Let that last sentence sink in just a little bit.
First of all, of no concern to the senator is that millions of New Yorkers, particularly poorer ones, benefit enormously from low milk prices, but who cares about us? Of more importance, what economic factors would lead to an equilibrium where milk producers are forced to sell their product for less than it cost them to produce it. And I would note to those who have taken price theory, that this is not just a short-run operational phenomenon. Since I know nothing, absolutely nothing, about the milk market I cannot say what is going on, but here are some possibilities (probably in order of importance):
- The good ol’ government has done it again. Someone is getting a guaranteed low price, or someone is getting subsidized, or some dairy land is being taxed differently, or producers of milk products have some strong voices in Albany and DC, … it is completely inconceivable to me that the USDA or some other state agency does not have their hands all over the milk industry.
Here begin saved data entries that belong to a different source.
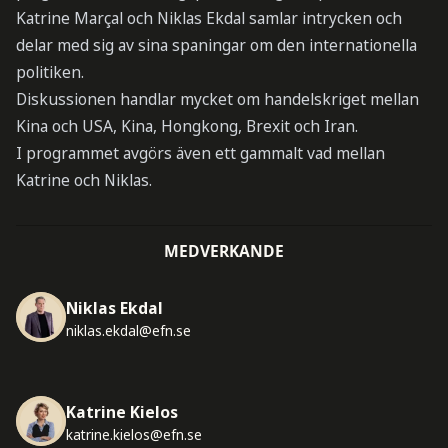
Katrine Marçal och Niklas Ekdal samlar intrycken och
delar med sig av sina spaningar om den internationella
politiken.
Diskussionen handlar mycket om handelskriget mellan
Kina och USA, Kina, Hongkong, Brexit och Iran.
I programmet avgörs även ett gammalt vad mellan
Katrine och Niklas.
MEDVERKANDE
Niklas Ekdal
niklas.ekdal@efn.se
Katrine Kielos
katrine.kielos@efn.se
- Other states practice beggar-thy-neighbor policies in regard to protecting their own daiy industries, and these policies have been becoming more honerous over the past couple of years.
- Greedy evil consumers have banded together and refused to buy any milk at all when the price exceeds $2. We are exploiting the weak and vulnerable dairy farmers.
- While dairy farmers are making cash flow losses, the value of their farms has been increasing (like some sports teams) for some reason – thereby making them remain in business, even while operating at an annual net loss. This is hard to believe given the real estate crisis … but then again, there are things called ethanol, and oil and gas leases on farms, and wind leases on farms (there seems to be one of these on a farm off of I-81 between Syracuse and Binghamton) …
This list could go on … I’d love to ask one question. What is an appropriate price for milk? It is a question similar to what I would like to ask an Earth Scientist, “what is the right temperature?”
Some complementary information..
January NYT article on declining milk prices…
http://www.nytimes.com/2009/01/02/business/02dairy.html?pagewanted=all
U. of Wisconsin graphs on dairy marketing and risk management…
http://future.aae.wisc.edu/annual_values_graph.php?pid=10&area=US&period=recent
http://future.aae.wisc.edu/annual_values_graph.php?pid=10&area=New%20York&period=recent
GREAT post. This bothers me all the time.
If you charge too much, you’re “gouging.”
If you charge too little, it’s “predatory.”
If you charge the same as everyone else, it’s “collusion.”